Sunday, December 5, 2010

The Jumping Giraffe?

The controversial idea of WILL has come up in readings and has been discussed extensively in class. We first encountered this idea when reading Samuel Butler's scorching essay against Darwin "The Deadlock in Darwinism". In this essay Butler attempted to disprove Darwin's theory by claiming that he had simply borrowed and re-worked previous ideas from others. One of these "others" was Lamarck whose work on evolution lay in the claim that perhaps giraffes had gained their long necks from generations of the most cunning giraffes stretching their necks to get at the highest branches while the less cunning ones died off.
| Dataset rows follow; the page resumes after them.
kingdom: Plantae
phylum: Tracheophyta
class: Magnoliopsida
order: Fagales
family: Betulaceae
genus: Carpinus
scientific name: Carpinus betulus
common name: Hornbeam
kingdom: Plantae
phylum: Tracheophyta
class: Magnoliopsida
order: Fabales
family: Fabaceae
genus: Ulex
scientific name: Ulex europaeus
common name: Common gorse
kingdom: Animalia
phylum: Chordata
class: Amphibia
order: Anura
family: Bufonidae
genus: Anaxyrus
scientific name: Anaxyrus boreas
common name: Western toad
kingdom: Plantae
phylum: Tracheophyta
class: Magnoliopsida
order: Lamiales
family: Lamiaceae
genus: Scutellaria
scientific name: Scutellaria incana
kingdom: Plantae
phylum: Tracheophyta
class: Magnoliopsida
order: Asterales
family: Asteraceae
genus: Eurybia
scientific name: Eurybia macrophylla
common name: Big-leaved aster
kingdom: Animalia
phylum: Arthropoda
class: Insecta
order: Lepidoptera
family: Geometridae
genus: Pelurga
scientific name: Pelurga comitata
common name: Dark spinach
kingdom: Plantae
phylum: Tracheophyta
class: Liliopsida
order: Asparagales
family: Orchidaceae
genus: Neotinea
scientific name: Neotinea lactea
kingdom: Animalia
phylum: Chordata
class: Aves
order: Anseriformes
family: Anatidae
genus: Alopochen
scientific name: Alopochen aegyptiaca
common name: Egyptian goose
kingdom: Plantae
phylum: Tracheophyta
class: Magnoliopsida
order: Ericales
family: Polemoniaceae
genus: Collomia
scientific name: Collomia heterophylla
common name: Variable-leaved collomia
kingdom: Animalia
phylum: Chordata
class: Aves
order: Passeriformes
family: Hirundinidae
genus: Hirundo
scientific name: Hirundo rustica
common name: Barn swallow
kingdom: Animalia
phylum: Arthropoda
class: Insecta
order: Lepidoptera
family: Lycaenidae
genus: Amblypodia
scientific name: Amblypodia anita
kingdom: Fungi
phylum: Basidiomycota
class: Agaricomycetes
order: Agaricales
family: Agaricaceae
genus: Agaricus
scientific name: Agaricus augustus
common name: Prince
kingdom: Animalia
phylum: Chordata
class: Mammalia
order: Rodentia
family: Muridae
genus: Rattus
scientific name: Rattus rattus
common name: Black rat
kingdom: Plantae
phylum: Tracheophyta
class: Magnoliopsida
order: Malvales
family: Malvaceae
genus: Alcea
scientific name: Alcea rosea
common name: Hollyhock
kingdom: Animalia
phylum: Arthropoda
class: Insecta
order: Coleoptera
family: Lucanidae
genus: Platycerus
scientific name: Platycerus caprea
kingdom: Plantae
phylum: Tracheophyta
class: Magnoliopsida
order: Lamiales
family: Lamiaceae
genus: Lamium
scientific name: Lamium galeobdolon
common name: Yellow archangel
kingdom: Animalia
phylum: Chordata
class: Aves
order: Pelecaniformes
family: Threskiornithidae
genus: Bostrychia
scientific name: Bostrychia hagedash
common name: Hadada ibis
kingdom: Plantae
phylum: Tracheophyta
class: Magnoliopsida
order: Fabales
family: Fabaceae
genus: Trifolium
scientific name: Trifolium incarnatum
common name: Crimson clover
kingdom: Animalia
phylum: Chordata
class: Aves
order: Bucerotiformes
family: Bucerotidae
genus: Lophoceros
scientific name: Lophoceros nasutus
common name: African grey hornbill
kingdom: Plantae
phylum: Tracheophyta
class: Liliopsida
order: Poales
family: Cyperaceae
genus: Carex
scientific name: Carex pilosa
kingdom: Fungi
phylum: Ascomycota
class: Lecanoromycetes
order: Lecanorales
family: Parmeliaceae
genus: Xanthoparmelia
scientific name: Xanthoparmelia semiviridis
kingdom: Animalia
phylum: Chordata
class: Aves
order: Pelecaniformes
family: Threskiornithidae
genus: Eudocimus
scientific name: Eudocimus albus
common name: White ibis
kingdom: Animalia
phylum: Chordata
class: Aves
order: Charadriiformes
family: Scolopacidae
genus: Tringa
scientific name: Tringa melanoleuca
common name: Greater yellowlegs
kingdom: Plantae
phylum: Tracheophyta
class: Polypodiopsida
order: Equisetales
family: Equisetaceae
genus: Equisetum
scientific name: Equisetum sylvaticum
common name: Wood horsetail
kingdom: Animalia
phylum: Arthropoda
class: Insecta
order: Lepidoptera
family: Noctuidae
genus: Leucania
This idea of acquired characteristics being passed on to future offspring as well as the idea willing one's physical body to change were picked up by Bernard Shaw and fully explored in his play "Back to Methuselah". Shaw is a lover of Lamarck and a proponent of what he calls "Creative Evolution", or the idea that sheer will alone can allow for adaptive physical changes. When one first encounters these claims they may seem laughable, but when put in terms of how we think about the world, don't these things make sense? How often are we told to believe in ourselves and positive things will happen? Or why do some people claim that determination and WILL-POWER are what helped them achieve a major goal? Great feats of strength in both the mind and the body are constantly used as evidence of the power of will. So did those giraffes maybe jump to gain those longer necks? Sure; if we claim to have the will power why can't they?